David F. Polster, M.Sc., R.P. Bio
David F. Polster, R.P. Bio., is a plant ecologist with over 37 years of experience in vegetation studies, reclamation, and invasive species management. He graduated from the University of Victoria with an Honours Bachelor of Science degree in 1975 and a Master of Science degree in 1977. He has developed a wide variety of reclamation techniques for mines, industrial developments, and steep/unstable slopes, as well as techniques for the re-establishment of riparian and aquatic habitats. He is the past president (third term) of the Canadian Land Reclamation Association. He is the treasurer for the Western Canada Chapter of the Society for Ecological Restoration and is the NW Regional Representative on the board of the international Society for Ecological Restoration (SER). He was recently awarded the prestigious John Rieger Award from SER. He serves as the alternate mining representative on the board of the Invasive Species Council of BC.
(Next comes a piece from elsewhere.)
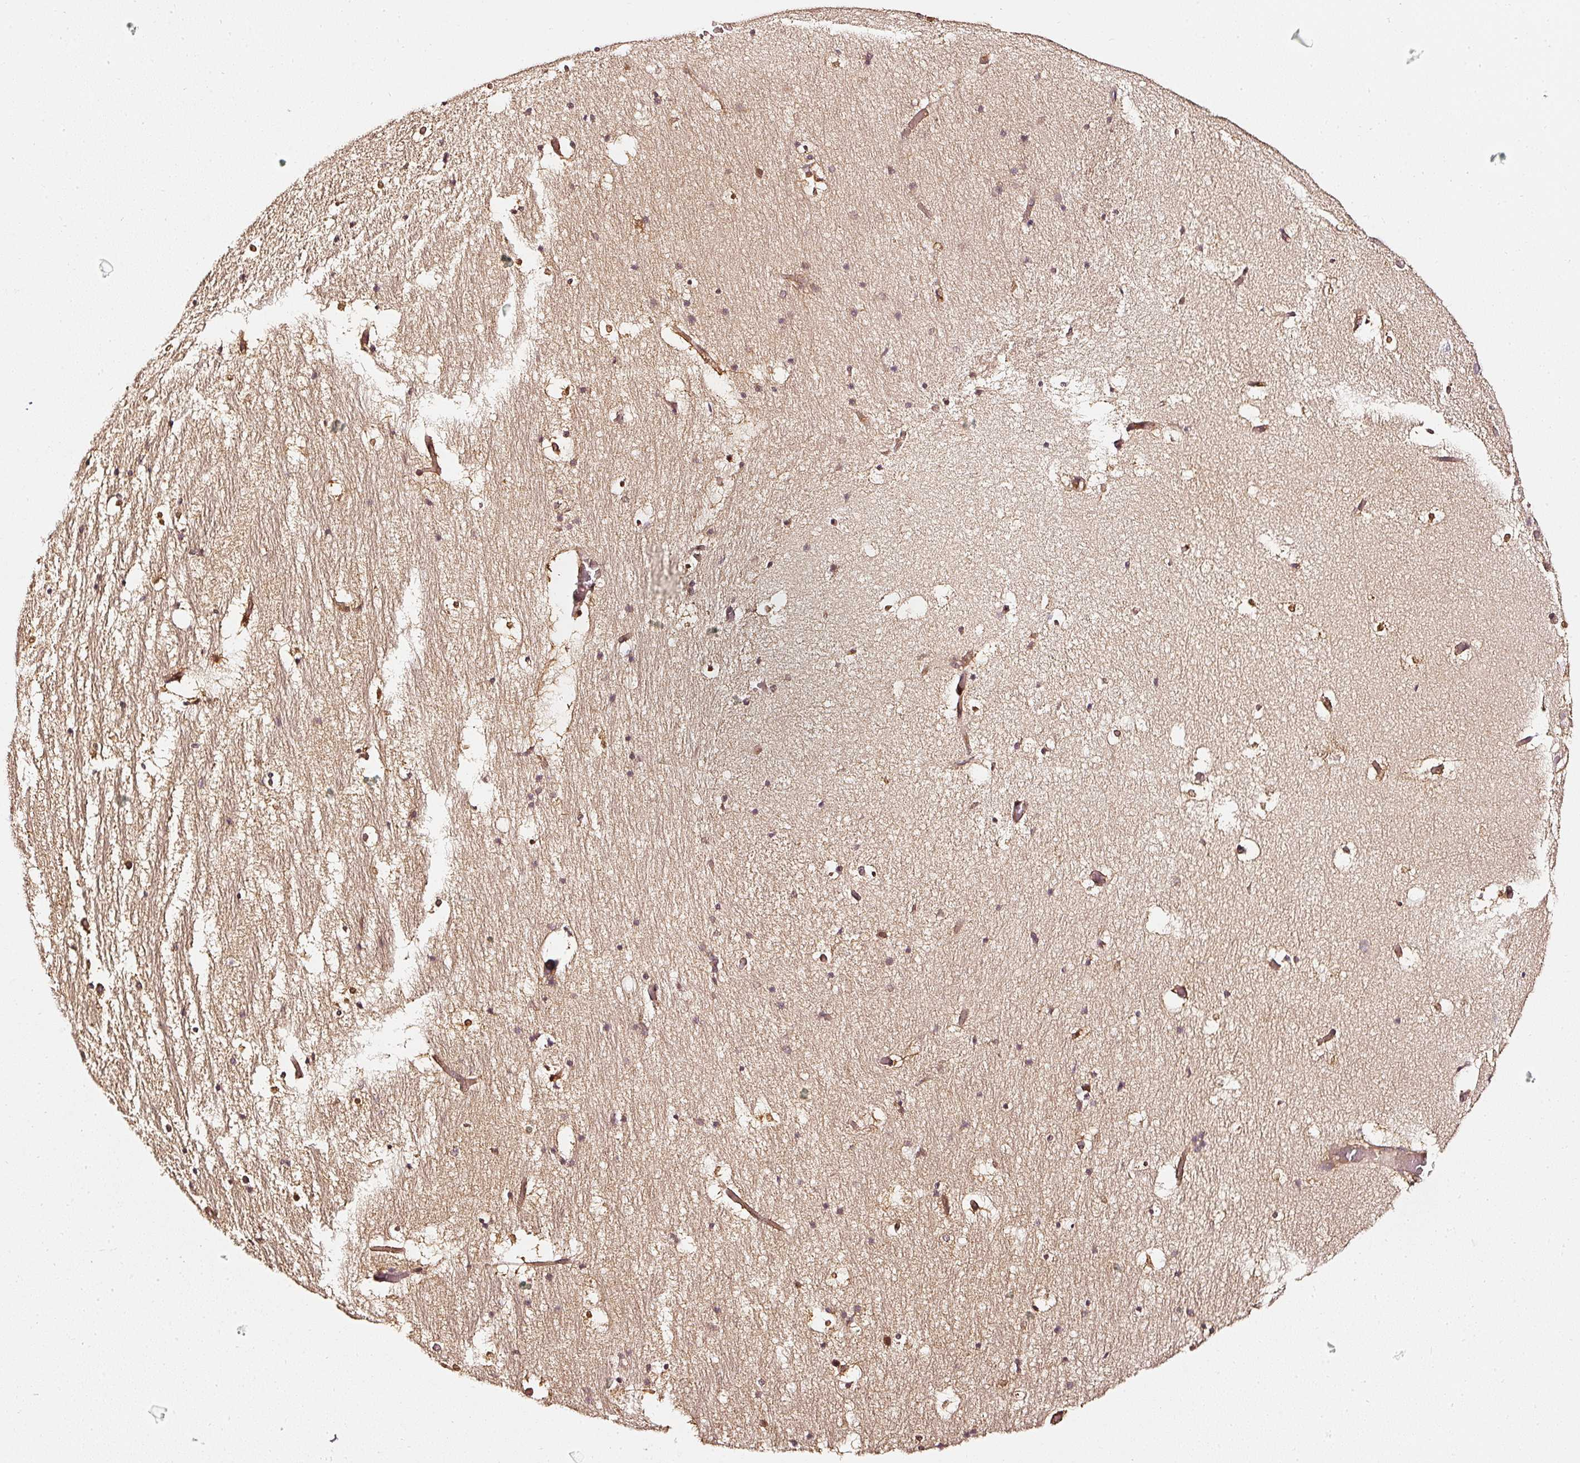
{"staining": {"intensity": "moderate", "quantity": ">75%", "location": "cytoplasmic/membranous"}, "tissue": "hippocampus", "cell_type": "Glial cells", "image_type": "normal", "snomed": [{"axis": "morphology", "description": "Normal tissue, NOS"}, {"axis": "topography", "description": "Hippocampus"}], "caption": "Protein expression analysis of unremarkable human hippocampus reveals moderate cytoplasmic/membranous positivity in about >75% of glial cells. Immunohistochemistry (ihc) stains the protein in brown and the nuclei are stained blue.", "gene": "ASMTL", "patient": {"sex": "female", "age": 52}}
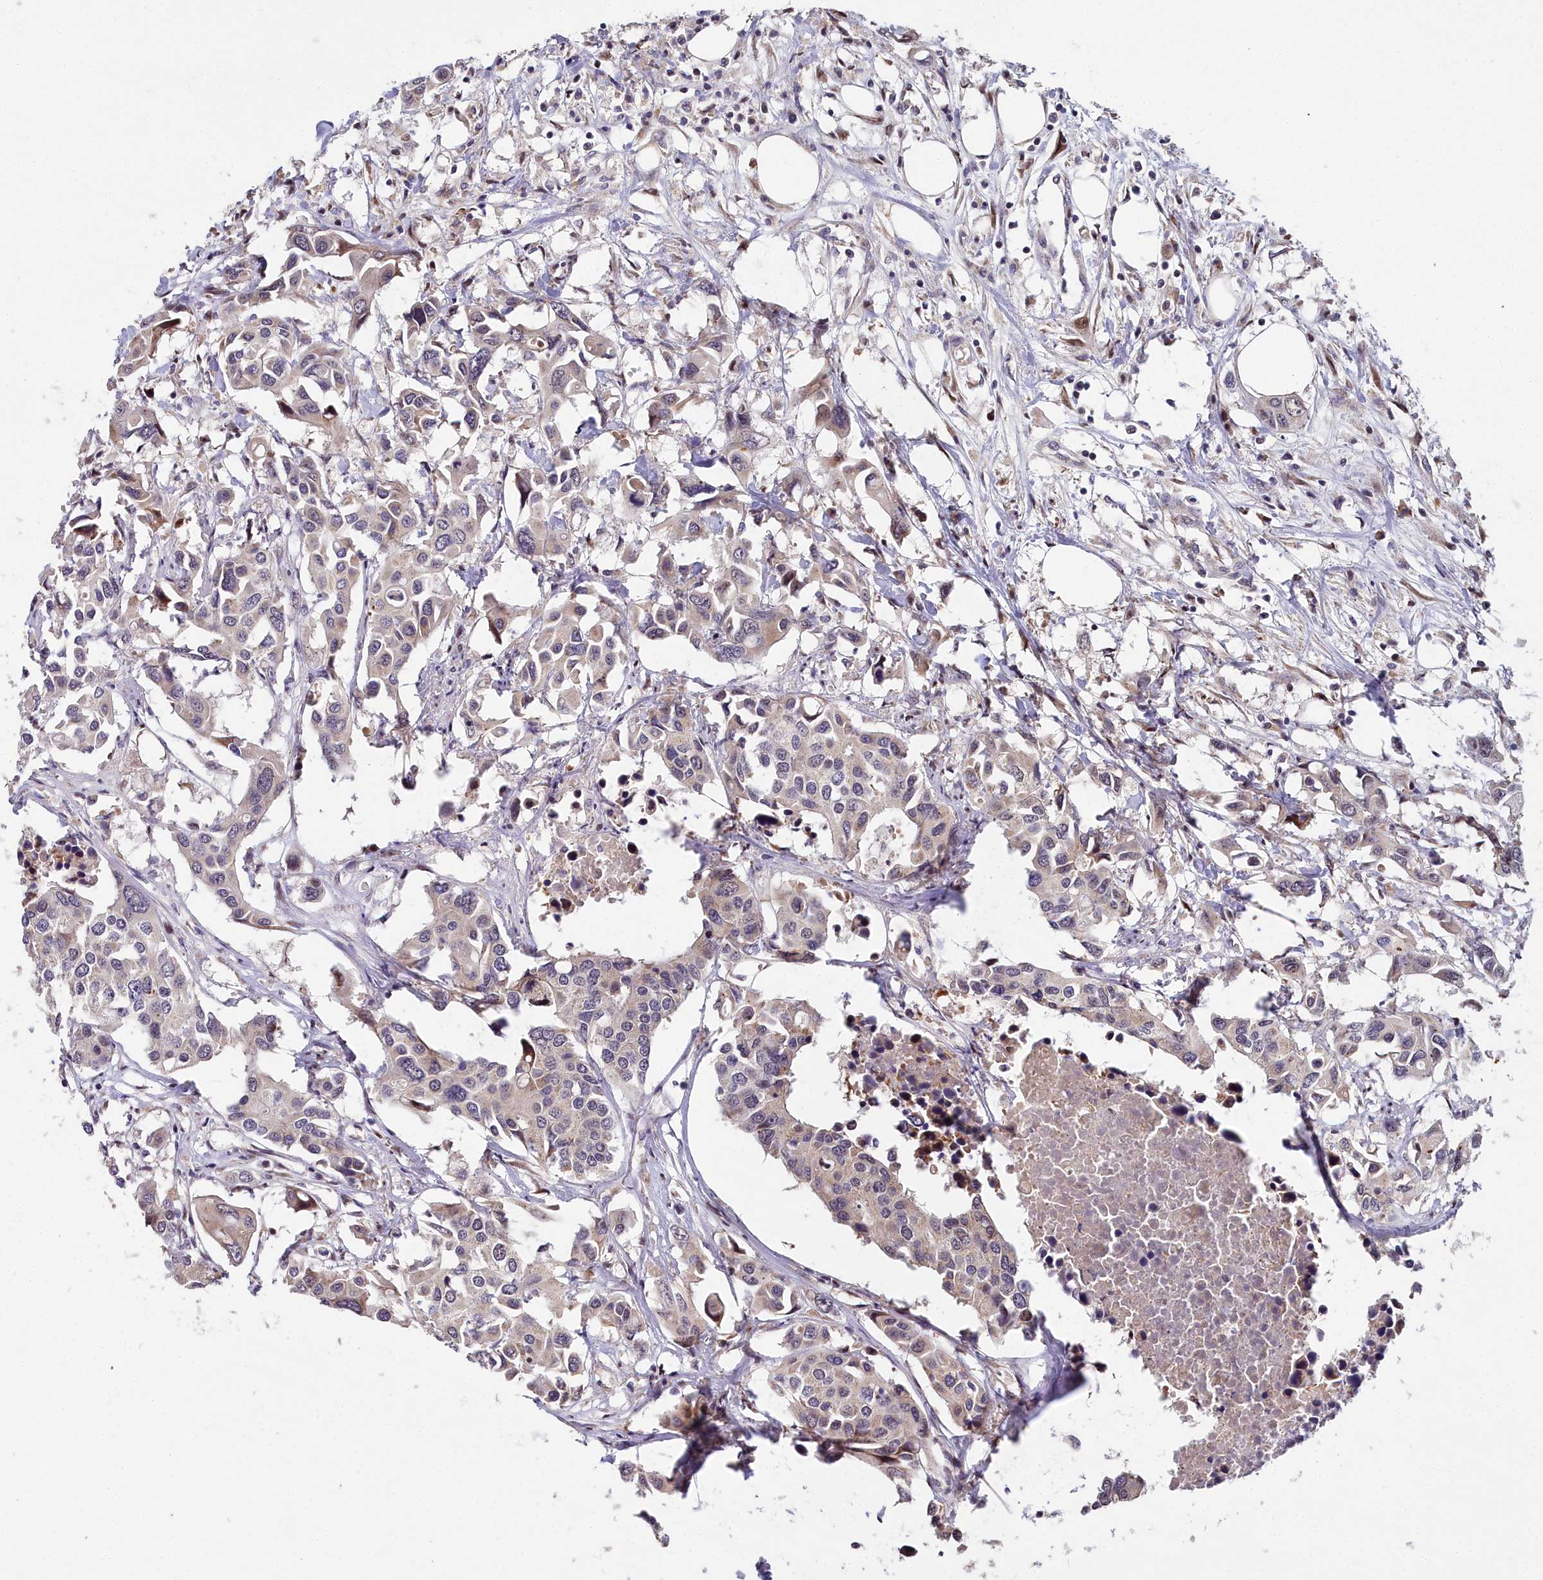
{"staining": {"intensity": "negative", "quantity": "none", "location": "none"}, "tissue": "colorectal cancer", "cell_type": "Tumor cells", "image_type": "cancer", "snomed": [{"axis": "morphology", "description": "Adenocarcinoma, NOS"}, {"axis": "topography", "description": "Colon"}], "caption": "Tumor cells show no significant protein staining in colorectal adenocarcinoma. (Immunohistochemistry (ihc), brightfield microscopy, high magnification).", "gene": "AP1M1", "patient": {"sex": "male", "age": 77}}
Polster Environmental Services, Ltd.
Dave has provided on-site design and direction in the development of reclamation and bioengineering systems for restoration of severely damaged ecosystems. He served as the environmental supervisor for CP Rail's massive Roger's Pass Project. He was responsible for developing the bioengineering systems that have successfully revegetated a portion of the Point Grey cliffs at UBC. Dave has prepared reclamation plans for numerous mines, quarries, and gravel pits in Canada. He pioneered the concept of successional reclamation where the aim of the reclamation program is the re-integration of the disturbed site into the natural processes of vegetation succession. He has applied his knowledge in ecology to solving problems of unwanted and invasive vegetation. He has authored numerous papers and teaches graduate level courses on these topics.